The awkwardness that many people are starting to experience, though, really emerges when the less visible layers of restrictions become a factor.  This is where the skills you have to master are more emotional and less logistical.

The writer Gabriel García Márquez noted that “Everyone has three lives: a public life, a private life, and a secret life.”  Everyone will have a decision to make regarding how much of their private persona they choose to share to explain or even justify choices they make about their own behaviors beyond what is imposed on them from the outside.  Our private persona, the one that encompasses the considerations we make to things like our family situations and our own health concerns, are supposed to be private.  When we were all subject to the same rules of engagement, they could stay private. Going forward, though, the same behaviors won’t be right for everyone.

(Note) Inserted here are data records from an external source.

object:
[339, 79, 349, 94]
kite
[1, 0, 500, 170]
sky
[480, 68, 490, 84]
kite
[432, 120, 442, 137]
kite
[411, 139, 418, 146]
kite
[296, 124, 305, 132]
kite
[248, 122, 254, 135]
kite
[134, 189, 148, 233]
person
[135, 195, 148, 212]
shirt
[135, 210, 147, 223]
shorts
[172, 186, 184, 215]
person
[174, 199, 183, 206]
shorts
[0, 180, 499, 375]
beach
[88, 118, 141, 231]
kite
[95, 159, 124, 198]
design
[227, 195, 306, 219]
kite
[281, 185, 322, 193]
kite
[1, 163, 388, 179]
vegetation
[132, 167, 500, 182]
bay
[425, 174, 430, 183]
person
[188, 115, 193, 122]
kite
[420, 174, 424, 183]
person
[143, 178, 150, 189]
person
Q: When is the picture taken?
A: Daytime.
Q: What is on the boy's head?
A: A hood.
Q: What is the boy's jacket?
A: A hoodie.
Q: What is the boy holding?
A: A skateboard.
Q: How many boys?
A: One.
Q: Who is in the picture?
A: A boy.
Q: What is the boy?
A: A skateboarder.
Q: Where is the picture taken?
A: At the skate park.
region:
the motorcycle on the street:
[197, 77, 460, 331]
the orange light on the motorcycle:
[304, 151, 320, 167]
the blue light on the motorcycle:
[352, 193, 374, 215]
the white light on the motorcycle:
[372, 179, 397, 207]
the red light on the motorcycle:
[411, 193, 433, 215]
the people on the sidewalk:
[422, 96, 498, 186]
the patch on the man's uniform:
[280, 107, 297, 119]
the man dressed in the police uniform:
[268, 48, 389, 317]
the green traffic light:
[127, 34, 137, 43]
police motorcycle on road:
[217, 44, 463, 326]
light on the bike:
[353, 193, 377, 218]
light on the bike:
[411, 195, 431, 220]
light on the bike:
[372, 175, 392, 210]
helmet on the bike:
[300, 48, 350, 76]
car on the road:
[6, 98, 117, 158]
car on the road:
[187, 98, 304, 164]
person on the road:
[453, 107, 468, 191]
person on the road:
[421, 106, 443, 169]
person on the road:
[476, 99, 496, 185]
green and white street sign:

Emotional intelligence comes in to play not only in how we handle our own private personas, but in how much room we give others to do so.  When we characterize someone’s reluctance to fully participate in what was “normal” as fear, we exhibit the exact opposite of good manners.  Their options become limited and uncomfortable.  They can either defend themselves by exposing themselves and their families, face implied or explicit ridicule, or act in ways that are not in their best interests.  It shouldn’t be necessary to reveal that your family’s or your own medical concerns inform your choice to participate virtually when others participate in person or keep your distance when masks are abandoned by revealing your family’s or your own medical concerns. It shouldn’t be necessary to explain your childcare or elder care struggles and be second-guessed about how you are handling them.  It shouldn’t even be your responsibility to meet other people’s standards of what is reasonable.

Why not?  Because even if someone decides to reveal aspects of their private persona to allow their choices to be validated, there is yet another layer that all of us have, our secret personas.  Sometimes we aren’t even aware of aspects of our own beliefs and perspectives until circumstances circumstances force them into the forefront.  Here’s a dirty little secret, for example.  There are people in our business that just hate to fly in helicopters.  Early in my career, the first time it came up I had ten minutes to consider how I felt about it, and it would have been extremely awkward to decline.  It turns out I don’t love it but don’t hate it either.  The point is, that my only option in that moment would have been to embarrass myself by refusing and throw a wrench into the whole works. In another case, my hosts were eager to push on with a site tour via private plane even through the weather was clearly marginal for flying.

In our culture, we fetishize toughness – how early in the morning can you start work?  How much unused vacation time do you have?  How many of your kid’s events have you missed?  There is little allowance for preferences, only toughness or weakness, courage or fear.  We want a return to normal, we want to limit and repair the damage that this extraordinary situation has wrought, so there is a natural instinct to signal our resilience with decisive and confident action.

Let me suggest this: majority rules is a really bad strategy to navigate these situations.  There is little to lose in making every event both inclusive and accommodating.  What looks to some like fear might just be wisdom, and the people who can work through complex and sometimes conflicting responsibilities with wisdom and grace probably have a lot to contribute.